* _Task list_
**1)** In the forum thread about the owl attack, what was the first poster hunting when the owl struck him?
**2)** Extend the forum thread about the owl attack, picking up after its final post.

* _Article_
Back when I was a Chap, I was Squirrel Hunting and was slipping through the woods an Owl Came out of a hole in a Tree and Hit me Right Between the Eyes Knocked me to the Ground, Scared the Heck out of me! I jumped up and shot him DEAD, I didnt know what it was till he was on the ground all I knew was I had been Attacked! That Thing was Huge I Will Never Forget That! Wild Animals Do the Strangest Things At Times!


----------



## Mattuk (Oct 16, 2010)

Thats funny to Richard!


----------



## ReidRH (Feb 1, 2010)

Matt to a 12 year old Boy it Was NOT Funny!!! I have cautioned Dallas to always be on the Lookout for the Unexpected in the woods Probably just because of this incident!


----------



## Mattuk (Oct 16, 2010)

To a 32 year old child it was bloody funny!


----------



## youngdon (Mar 10, 2010)

It was funny.. at least until the feds read this and come knocking on your door and take you away to become "friends" with Bubba for killing a bird of prey.


----------



## Mattuk (Oct 16, 2010)

You are right on the killing of Birds of Prey though Don. Not something I agree with as I've said before.


----------



## Antlerz22 (Apr 18, 2011)

Mattuk said:


> You are right on the killing of Birds of Prey though Don. Not something I agree with as I've said before.


Well guys its like this, when the crap is scared out of you and you have a gun in your hands it becomes more than a weapon---it becomes used! without planning, forethought or premeditation--it just for some reason goes BANG. And usually scared aim is fairly accurate up close. Its why I never scare my friends when gun hunting coming out of the woods at night--Ive seen their reaction during bow season







. We know Richard it was purely adrenalin and poop and a shell!

* _Extracted entries_
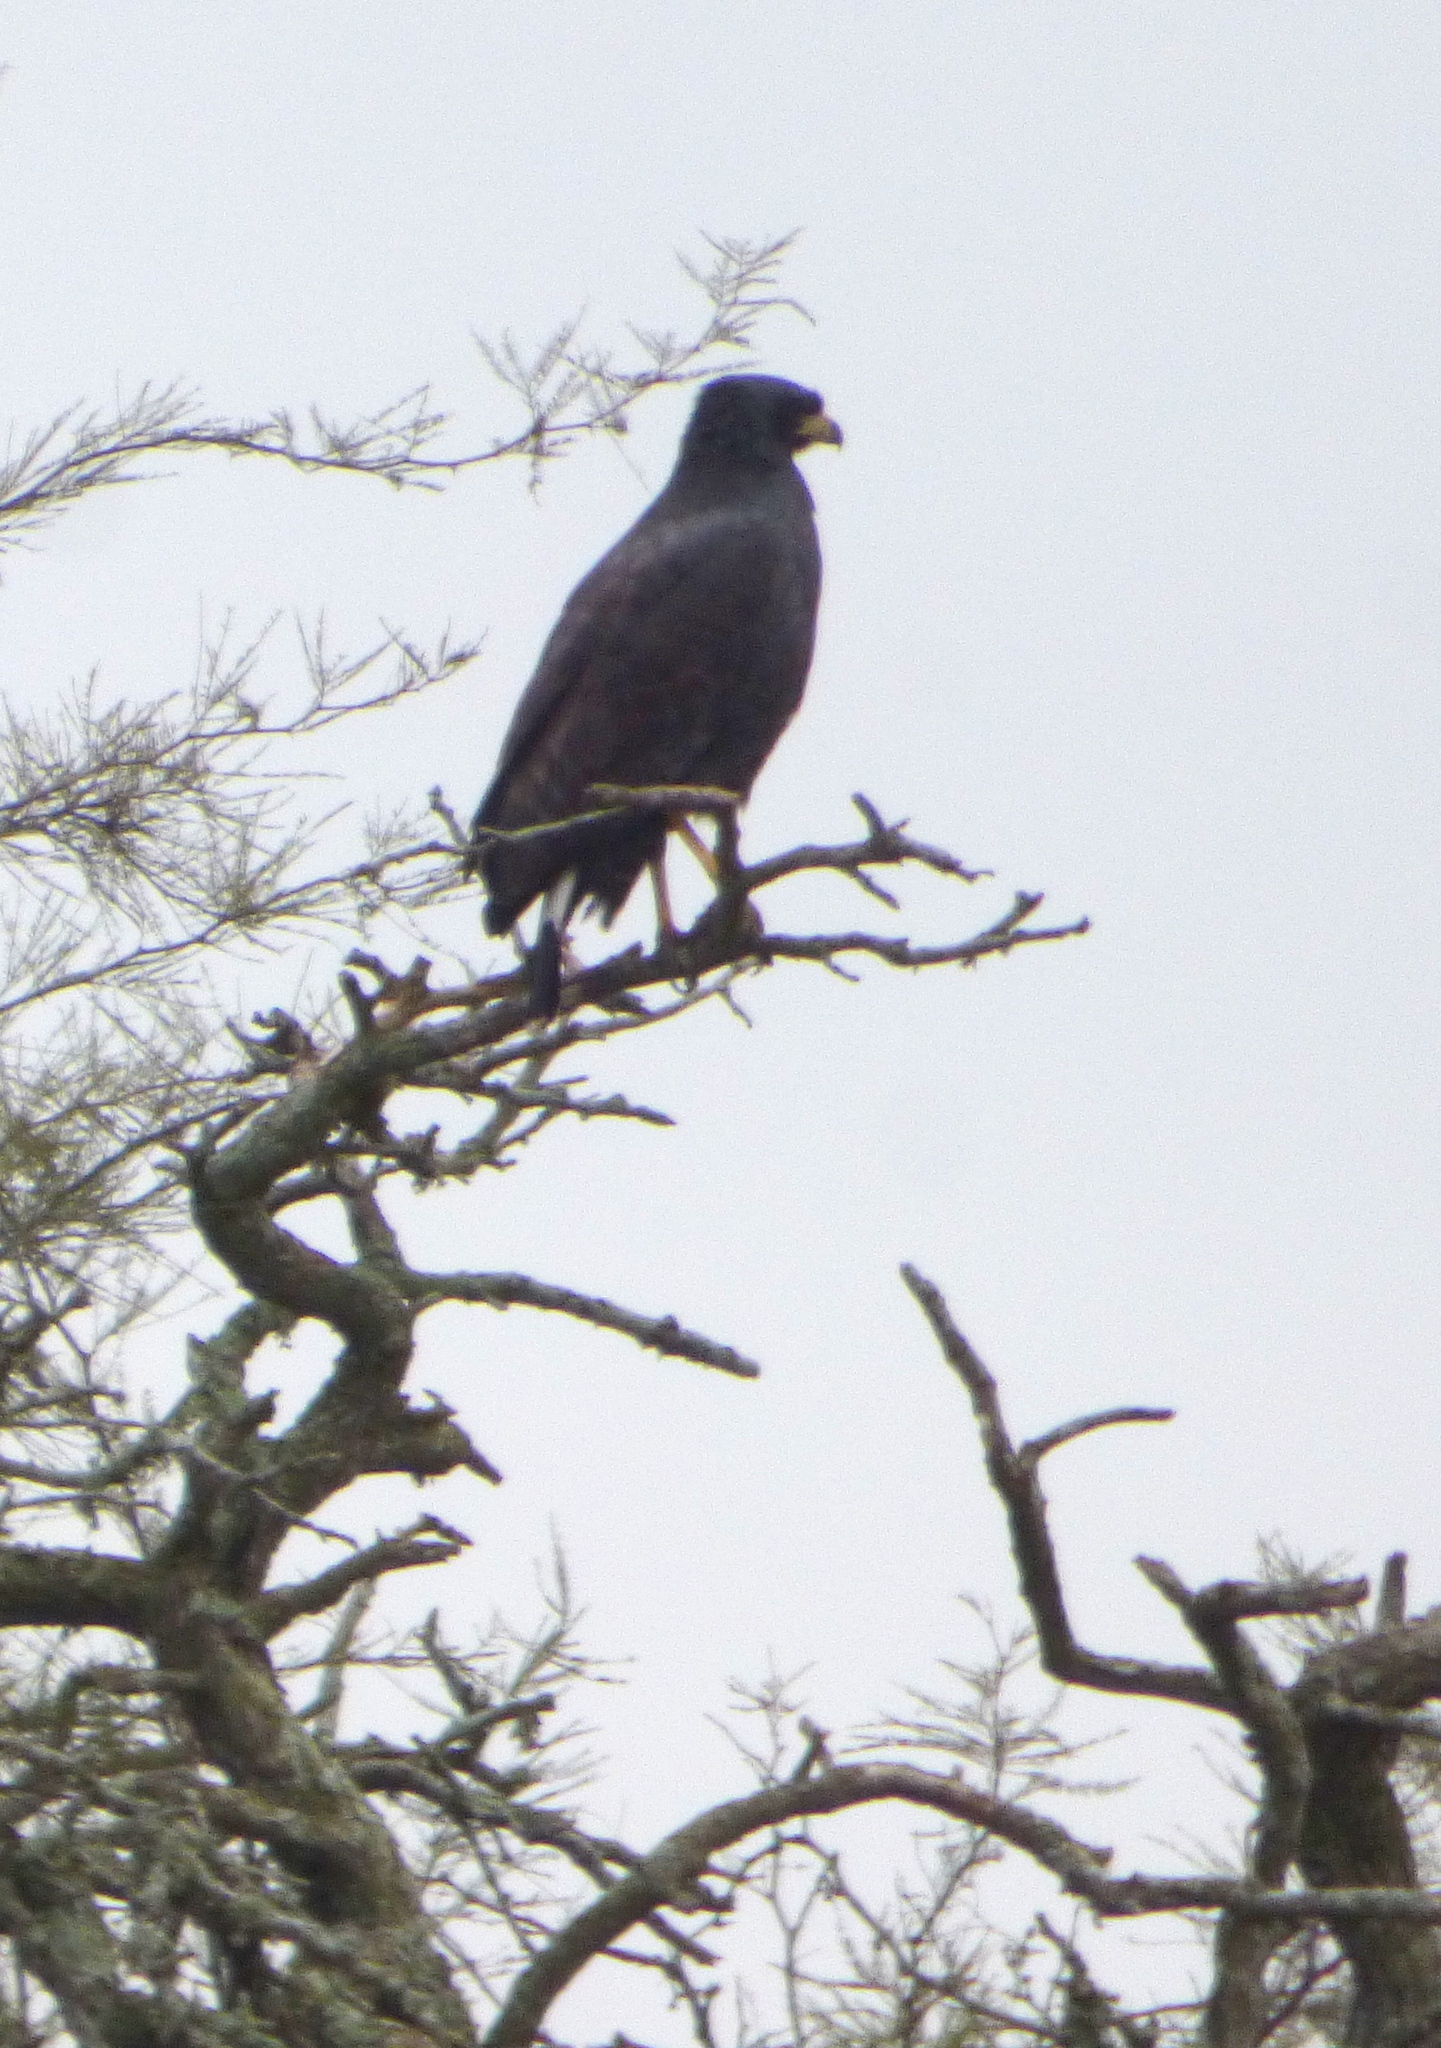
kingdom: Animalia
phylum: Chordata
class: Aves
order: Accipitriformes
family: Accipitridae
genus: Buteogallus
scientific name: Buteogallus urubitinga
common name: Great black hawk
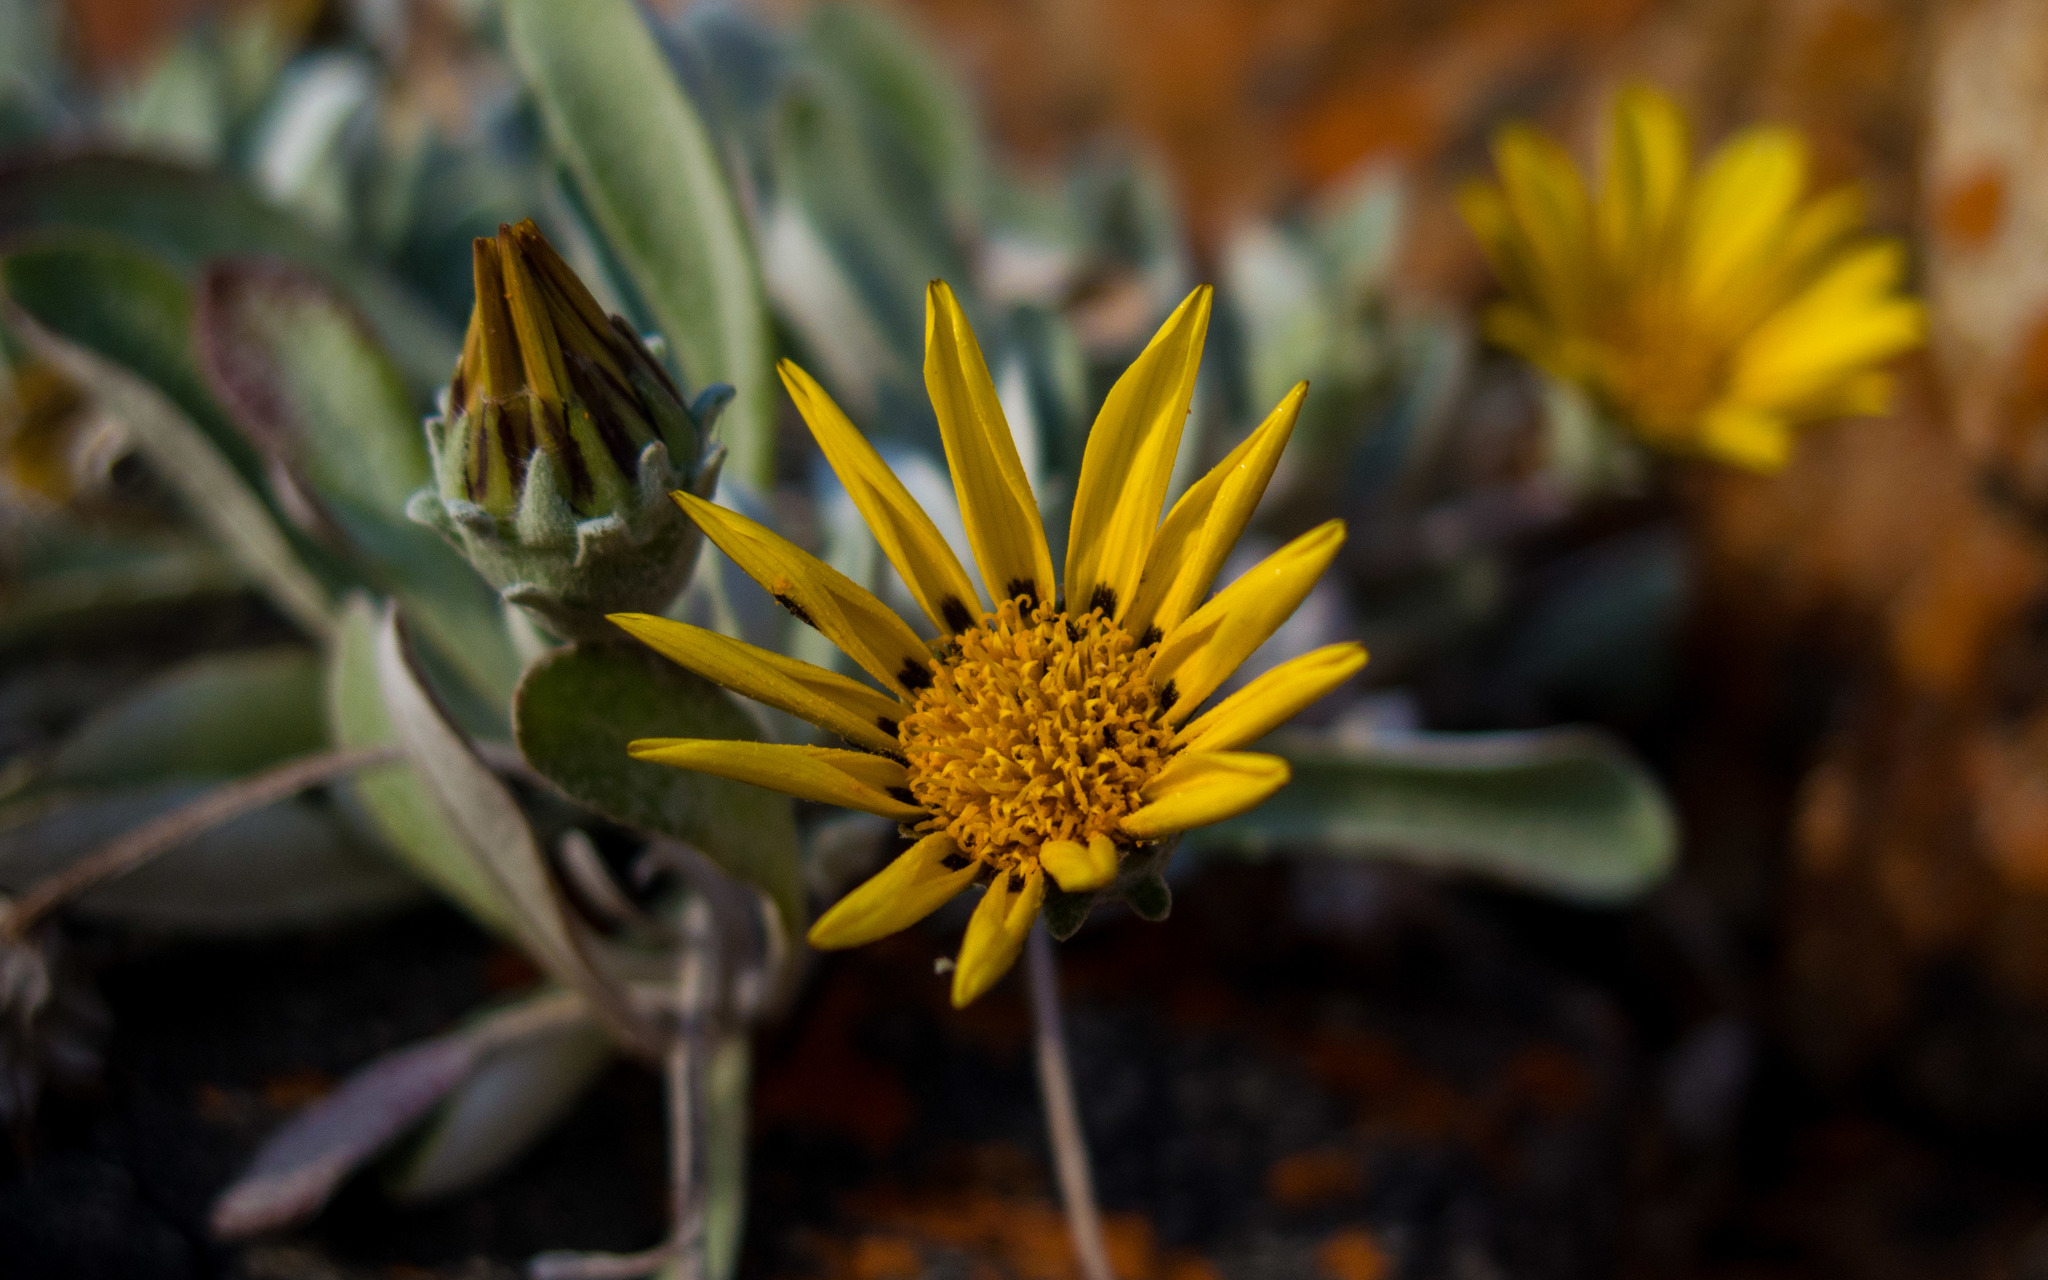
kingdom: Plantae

* _Responses to the tasks_
**1)** Squirrels.

**2)**
----------



## On a call (Mar 3, 2010)

I shared this b4 but will again.

My old buddy who is now passed and cannot shared so I will. He was out fox calling back in the 70's. He was up to date and using his new electronic caller...a hand held casset tape player. He turned it on in an open area and placing it on the ground. As he was bent over a gray fox ran up over his back scared him silly.


----------



## Mattuk (Oct 16, 2010)

Well I hope he shot the little sod!


----------



## On a call (Mar 3, 2010)

Nope...he ran up over and when it realized it made a big mistake it was outta there as fast as he came.


----------



## ReidRH (Feb 1, 2010)

Don Back when this took Place there were no "bird of Prey" law, Owls and Hawks were chicken Killers and they were to be shot on sight! I Now appreciate the sight of birds of prey as much as anyone! I would not shoot one nowdays. One of my Very favorite is the Mississippi Kite, They eat more bugs than anything else but are in my opinion a Beautiful Bird. At the Time I was being attacked and was in "Survival Mode" LOL It is funny as heck now to look back on it but at the time it was Serious!

On my Property I have a healthy Population of Screech Owls they are tiny and make a beautiful call late in the evening, I really enjoy listening to them! last week I counted at least 8 different ones calling one afternoon! The Population has been down here in recent years due to Logging and other factors. I am glad to see them making a comeback.


----------



## On a call (Mar 3, 2010)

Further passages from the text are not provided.